From these results it can be seen that the cement does reach a certain level of hydration, that this hydrated cement does not stop the polypropylene from burning but does modify that burning process compared to inert fillers. Also, the cement remainder did not immediately crumble after the polypropylene was removed. This indicates that the hydrated cement was not in the form of small particles in the voids, but spread out in the voids (probably with a high pore size) and either formed an attached network of particles or were mechanically locked together due to their shape.

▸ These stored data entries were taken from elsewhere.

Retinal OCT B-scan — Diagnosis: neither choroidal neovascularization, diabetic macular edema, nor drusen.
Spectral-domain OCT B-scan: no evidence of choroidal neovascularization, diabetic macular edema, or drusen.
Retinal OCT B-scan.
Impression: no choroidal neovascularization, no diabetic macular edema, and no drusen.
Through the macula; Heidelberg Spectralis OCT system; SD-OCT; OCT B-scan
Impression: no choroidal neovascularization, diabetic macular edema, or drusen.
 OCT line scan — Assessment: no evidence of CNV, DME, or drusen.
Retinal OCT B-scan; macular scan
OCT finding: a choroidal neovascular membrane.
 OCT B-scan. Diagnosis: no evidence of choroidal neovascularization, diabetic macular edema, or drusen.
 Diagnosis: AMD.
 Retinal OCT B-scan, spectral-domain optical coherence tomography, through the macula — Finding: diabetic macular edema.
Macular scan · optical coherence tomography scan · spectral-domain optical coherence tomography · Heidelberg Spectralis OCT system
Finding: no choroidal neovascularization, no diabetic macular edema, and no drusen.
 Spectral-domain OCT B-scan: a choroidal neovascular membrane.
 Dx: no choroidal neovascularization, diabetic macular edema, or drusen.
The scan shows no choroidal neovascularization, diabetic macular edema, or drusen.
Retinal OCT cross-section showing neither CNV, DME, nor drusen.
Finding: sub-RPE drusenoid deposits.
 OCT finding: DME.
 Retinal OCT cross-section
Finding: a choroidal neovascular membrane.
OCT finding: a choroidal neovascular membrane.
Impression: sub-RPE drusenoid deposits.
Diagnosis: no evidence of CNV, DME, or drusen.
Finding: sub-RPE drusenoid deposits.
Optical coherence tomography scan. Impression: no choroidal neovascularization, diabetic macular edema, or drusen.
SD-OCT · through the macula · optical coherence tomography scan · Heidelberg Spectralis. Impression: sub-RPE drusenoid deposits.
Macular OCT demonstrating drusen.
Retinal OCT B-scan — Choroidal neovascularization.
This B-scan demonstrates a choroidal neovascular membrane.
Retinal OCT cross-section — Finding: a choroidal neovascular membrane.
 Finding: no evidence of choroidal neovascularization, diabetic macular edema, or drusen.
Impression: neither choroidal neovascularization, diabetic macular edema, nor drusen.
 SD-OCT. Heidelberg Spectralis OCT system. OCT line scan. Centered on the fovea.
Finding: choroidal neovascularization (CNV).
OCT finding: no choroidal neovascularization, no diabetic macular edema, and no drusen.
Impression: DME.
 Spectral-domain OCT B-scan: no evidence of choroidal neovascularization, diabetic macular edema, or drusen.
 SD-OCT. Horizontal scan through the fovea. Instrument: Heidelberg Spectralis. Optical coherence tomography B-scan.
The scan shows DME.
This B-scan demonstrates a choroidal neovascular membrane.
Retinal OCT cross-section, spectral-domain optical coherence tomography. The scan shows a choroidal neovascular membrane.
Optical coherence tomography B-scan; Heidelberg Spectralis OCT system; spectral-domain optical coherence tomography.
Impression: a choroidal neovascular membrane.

Samples of hydrated and unhydrated die drawn Portland cement-polypropylene were tested in 3 point bending using a test span to thickness ratio of no less than 16:1 (as demonstrated in FIGS. 8 to 10). The results indicate that in all cases the samples that have been exposed to the described hydration process have increased load carrying capacity;
In Situ Hydrated Free Drawn Expanded Oriented Cement Polypropylene:
Strips of extruded cement/polypropylene with cement contents of 40,50, and 60% (by weight) were prepared and freely drawn (i.e., drawn without using a die) in a batch mode using the draw bench. Samples 48″ in length were cut and drilled for a ⅜″ pin 2″ from one end. These cut samples were placed in a 150 C oven for a minimum of 30 minutes. The samples were then removed from the oven, the tail end cooled in water for a few seconds, and placed through the chamber of the draw bench (150 C) with a pin through the tail end. The other end was then gripped with the gripper of the draw bench and pulled at 8.5 ft/min. The first set of samples was pulled until the neck formed was close to the cooled material around the retaining pin. A second set of runs was performed where the samples were pulled until either the part broke or the rig could pull no further. The density and linear draw ratio (LDR) of the samples can be found in Table 3.
The samples from trial one were placed in a kitchen model pressure cooker and exposed to steam at the design pressure for the device. The parts were removed at intervals, the surface dried and then weighed. After some time in the pressure cooker the parts were removed and quickly placed in room temperature water so that the surfaces didn't have time to cool and their weight periodically measured. After this they were placed in ambient air temperature to cure.
In terms of the cement to water mass ratio these free drawn specimens exhibit a high initial water content due to their large void volume, but after a time the hydrated cement gives off water until it reaches a steady state much like the die drawn cement samples of the previous section. (
The above is intended as an illustrative rather than a restrictive description of the invention. Variations may be apparent to those skilled in the relevant art without departing from the spirit and scope of the invention as defined by the claims set out below. Although various mechanisms have been suggested, which are presently believed to contribute to the resultant product, they are included simply to assist in understanding the invention. It should be clear that some of these mechanisms are speculative and accordingly should not be considered as limitation to the invention described.